As corrected through Wednesday, March 28, 2012


JPMorgan Chase Bank, N.A., Respondent,
v
Mandy Bauer, Appellant.

[*1] Hirschel Law Firm, P.C., Garden City, N.Y. (Daniel Hirschel of counsel), for appellant.

Helfand & Helfand, New York, N.Y. (Andrew B. Helfand and Michael A. D'Emidio of counsel), for respondent.

In an action to recover on a business line of credit agreement and a personal guaranty, the defendant appeals from (1) an order of the Supreme Court, Nassau County (Sher, J.), entered September 17, 2010, which granted the plaintiff's motion for summary judgment on the complaint, and (2) a judgment of the same court dated October 18, 2010, which, upon the order, is in favor of the plaintiff and against her in the principal sum of $80,273.99.

Ordered that the appeal from the order is dismissed; and it is further,

Ordered that the judgment is affirmed; and it is further,

Ordered that one bill of costs is awarded to the plaintiff.

The appeal from the intermediate order must be dismissed because the right of direct appeal therefrom terminated with the entry of judgment in the action (see Matter of Aho, 39 NY2d 241, 248 [1976]). The issues raised on appeal from the order are brought up for review and have been considered on the appeal from the judgment (see CPLR 5501 [a] [1]).

The defendant, Mandy Bauer, also known as Mandy R. Bauer and Mandy Roffe Bauer, does business under the name Lloyd and Mandy Bauer DDS (hereinafter the dental practice).

The plaintiff bank made a prima facie showing of entitlement to judgment as a matter of law against Bauer by submitting proof of the existence of the underlying credit agreement, Bauer's personal guaranty of the obligations of the dental practice under that agreement, and the failure of the dental practice to make payment in accordance with the terms of the credit agreement (see HSBC Bank USA, N.A. v Laniado, 72 AD3d 645 [2010]; Wolf v Citibank, N.A., 34 AD3d 574, 575 [2006]; Kensington House Co. v Oram, 293 AD2d 304, 304-305 [2002]).
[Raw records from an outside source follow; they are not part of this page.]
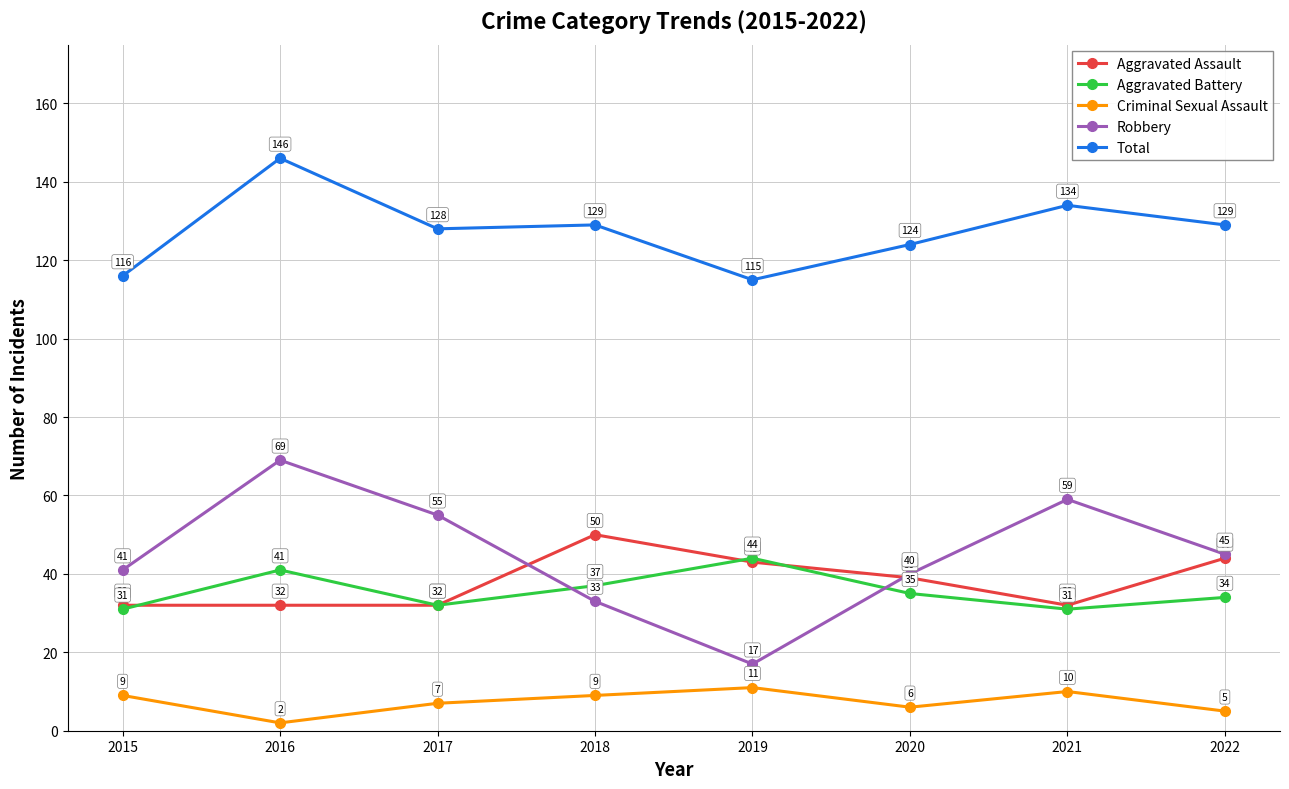

At which category is the sum across all series the highest?

2016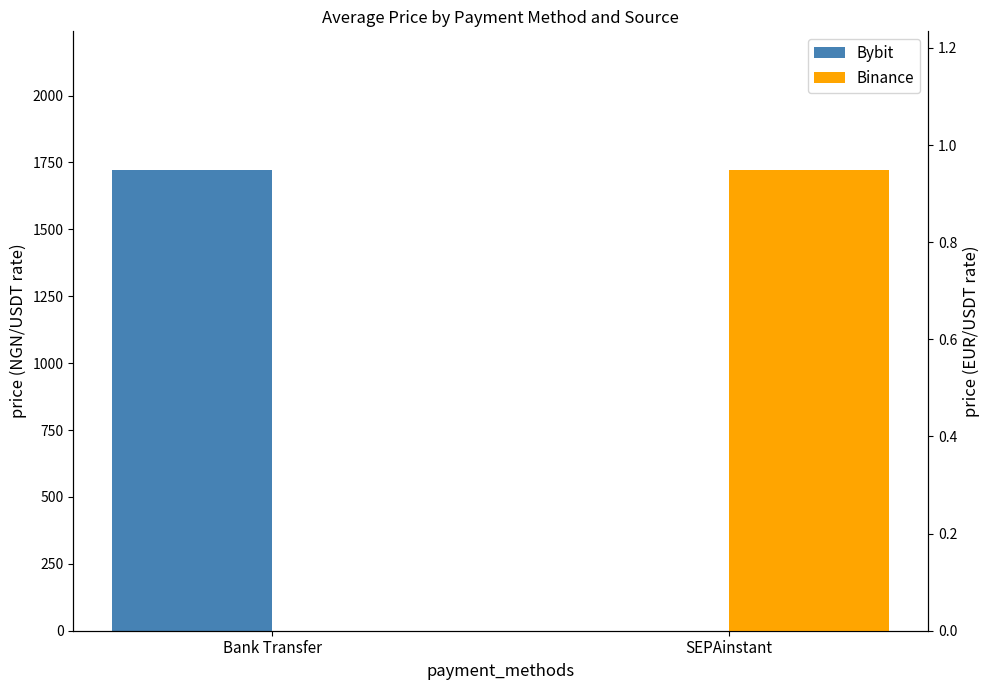

How many Bybit values are between 0 and 1723?

2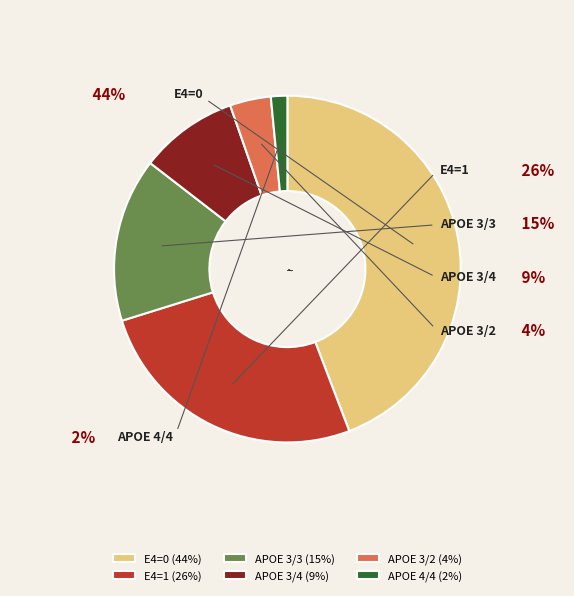

What is the ratio of the value at _APOE_44 to the value at _APOE_34?

0.2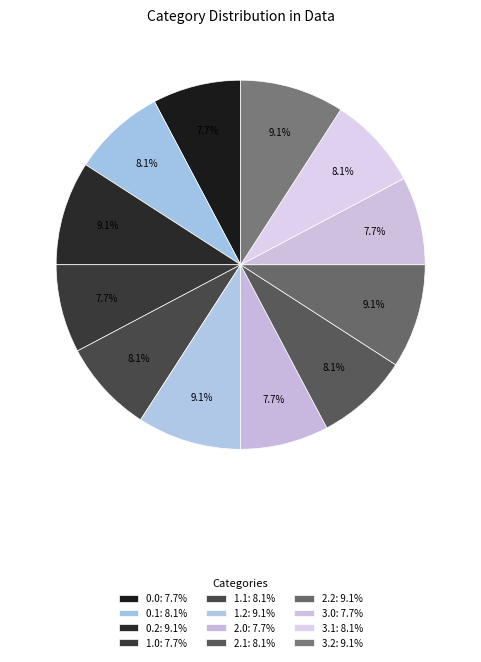

Count the number of slices in the pie.

12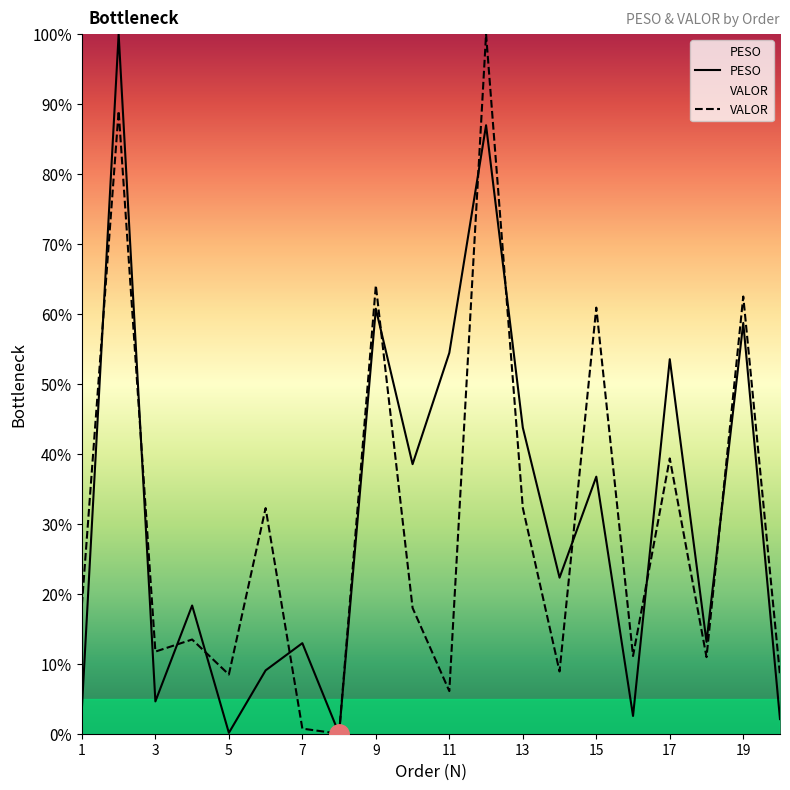

After their last crossing, which series has the higher values: PESO or VALOR?

VALOR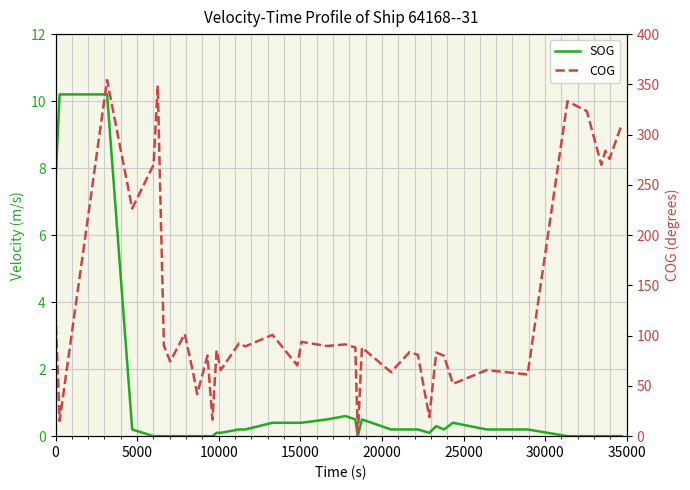

Reading left to right, list all the values displayed in this chart.

SOG: 7.6	10.2	10.2	0.2	0.0	0.0	0.0	0.0	0.0	0.0	0.0	0.0	0.0	0.1	0.1	0.2	0.2	0.4	0.4	0.4	0.5	0.6	0.5	0.0	0.5	0.2	0.2	0.2	0.1	0.3	0.2	0.4	0.2	0.2	0.0	0.0	0.0	0.0	0.0	0.0
COG: 123.2	15.2	354.3	226.5	270.0	348.7	90.0	74.3	101.8	63.5	41.8	80.2	16.5	85.5	65.8	92.3	89.3	100.8	70.4	93.8	89.7	91.3	88.2	0.0	88.2	63.7	83.6	80.9	18.9	83.2	80.0	52.0	65.7	61.4	333.2	323.3	270.0	283.9	275.9	310.5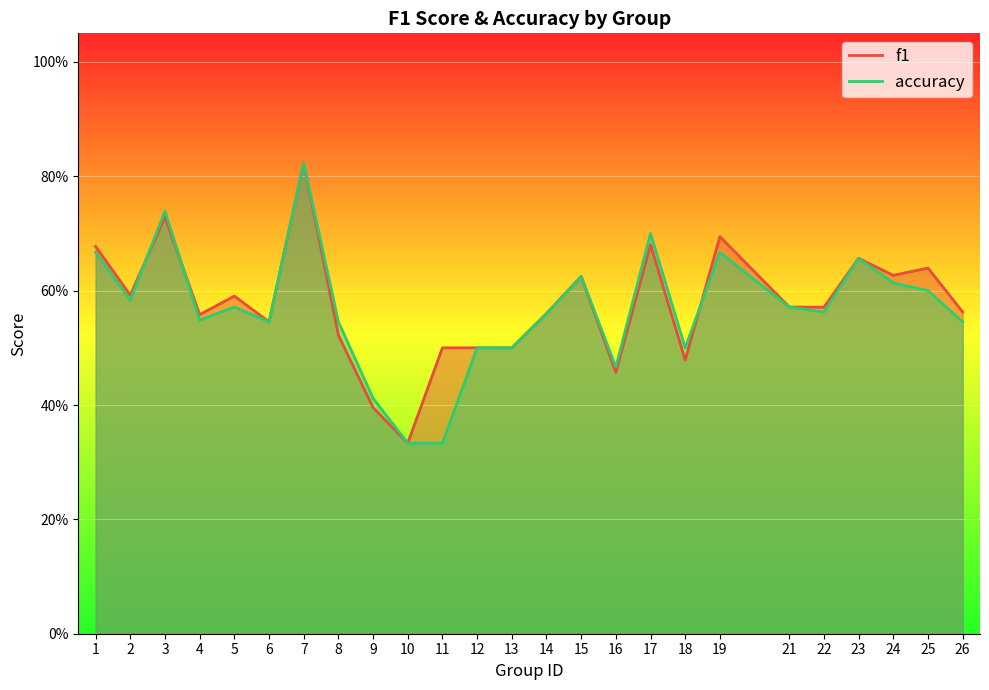

What is the difference between the maximum and minimum values in the f1 series?

0.5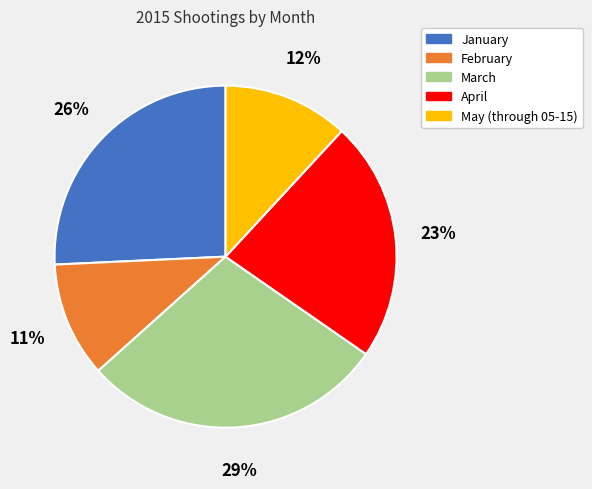

Which category has the biggest portion of the pie?

March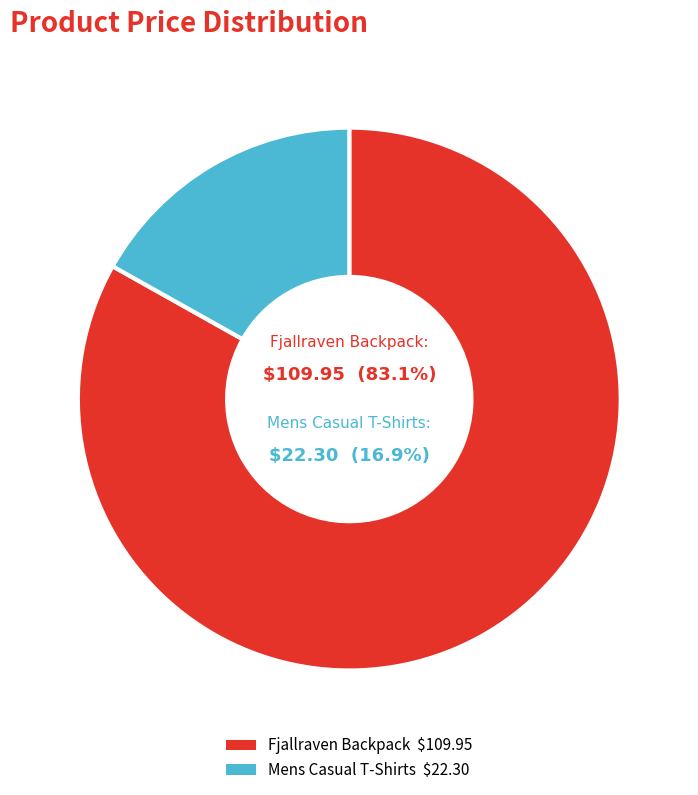

How many segments does this pie chart have?

2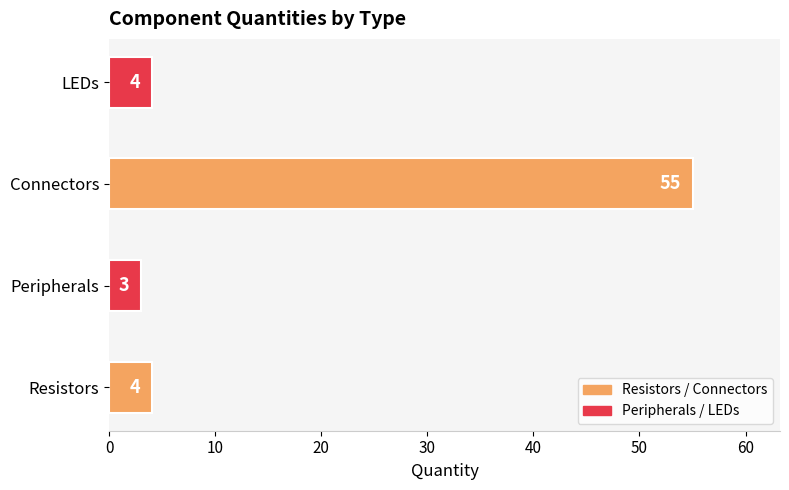

Count the number of categories in the chart.

4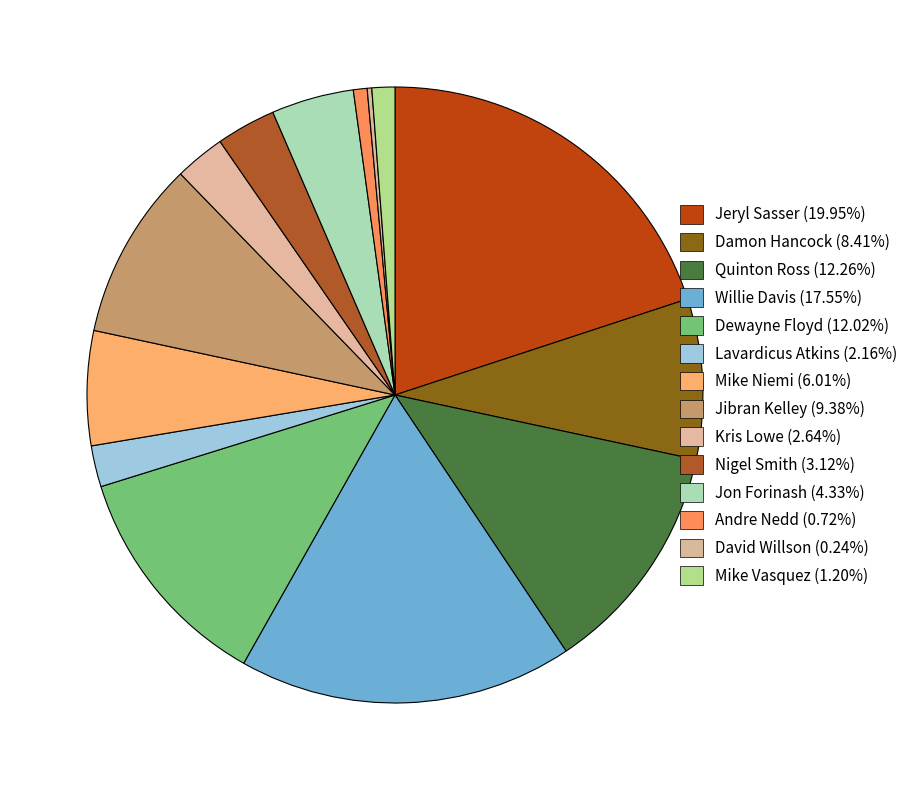

Which category has the biggest portion of the pie?

Jeryl Sasser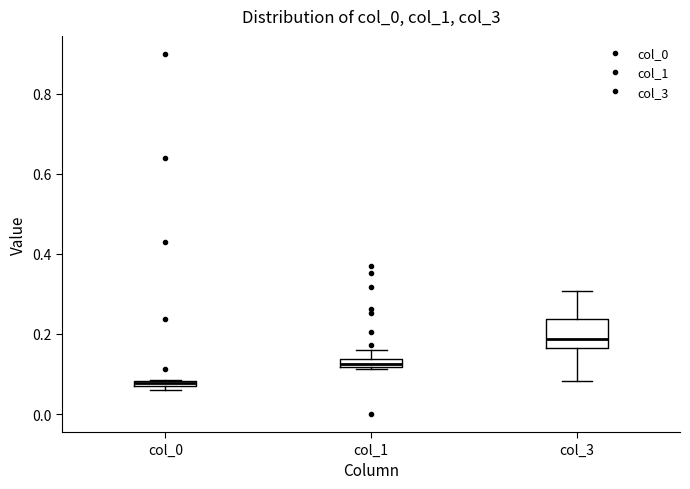

Which box's median line is the lowest?

col_0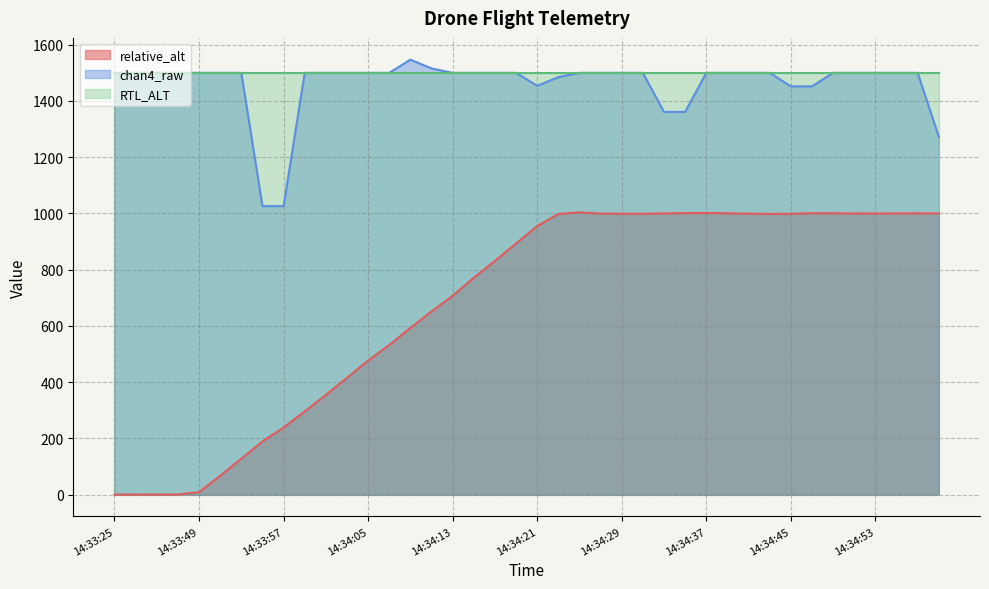

What is the value of the chan4_raw point at the 35th from the left?

1500.0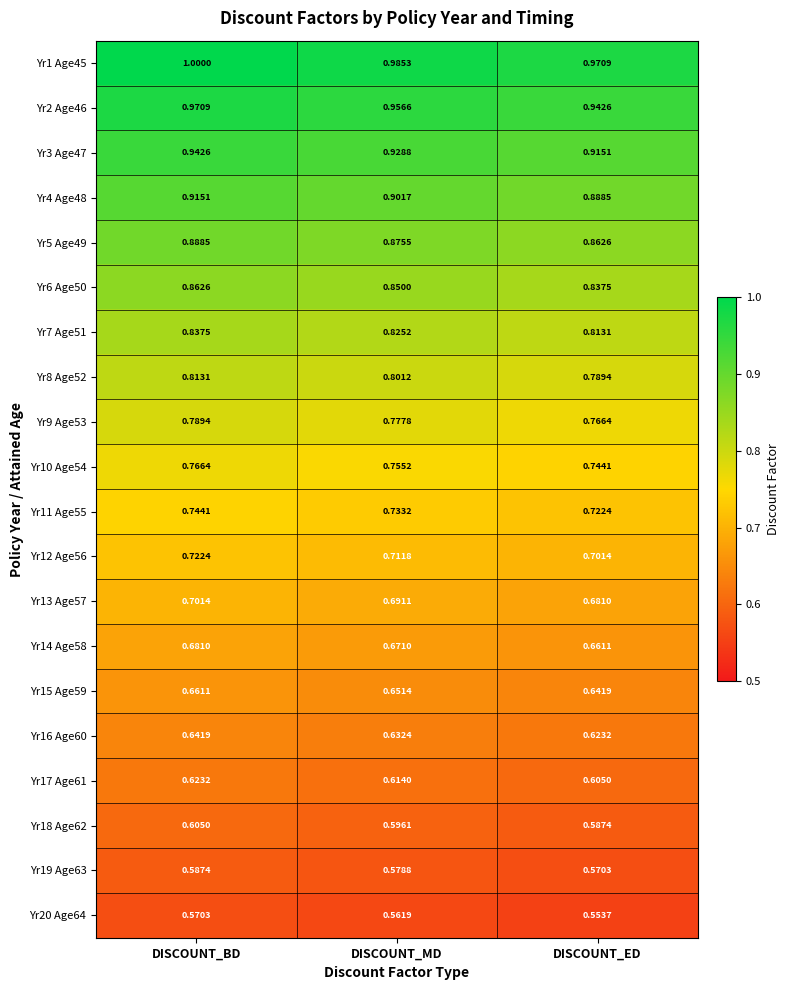

Which series has the largest range (max minus min)?

Yr1 Age45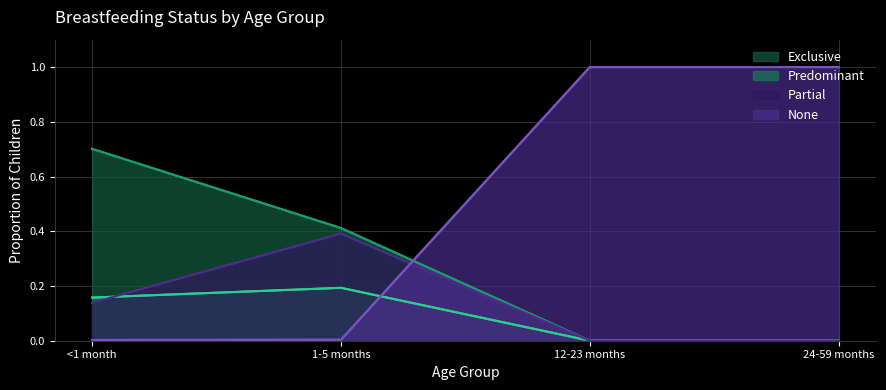

What is the label of the 4th point from the left?

24-59 months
Bauer failed to raise a triable issue of fact in opposition. "[S]omething more than a bald assertion of forgery is required to create an issue of fact contesting the authenticity of a signature," and Bauer's "affidavit was alone inadequate to raise an issue of fact necessitating a trial" (Banco Popular N. Am. v Victory Taxi Mgt., 1 NY3d 381, 384 [2004]; see [*2]Seaboard Sur. Co. v Nigro Bros., 222 AD2d 574 [1995]).

Bauer waived the defense of lack of standing by failing to raise it in either her answer or in a pre-answer motion to dismiss the complaint (see CitiMortgage, Inc. v Rosenthal, 88 AD3d 759 [2011]; Wells Fargo Bank Minn., N.A. v Mastropaolo, 42 AD3d 239, 244 [2007]).

Accordingly, the Supreme Court properly granted the plaintiff's motion for summary judgment on the complaint.

Bauer's remaining contention is not properly before this Court. Angiolillo, J.P., Florio, Chambers and Hall, JJ., concur.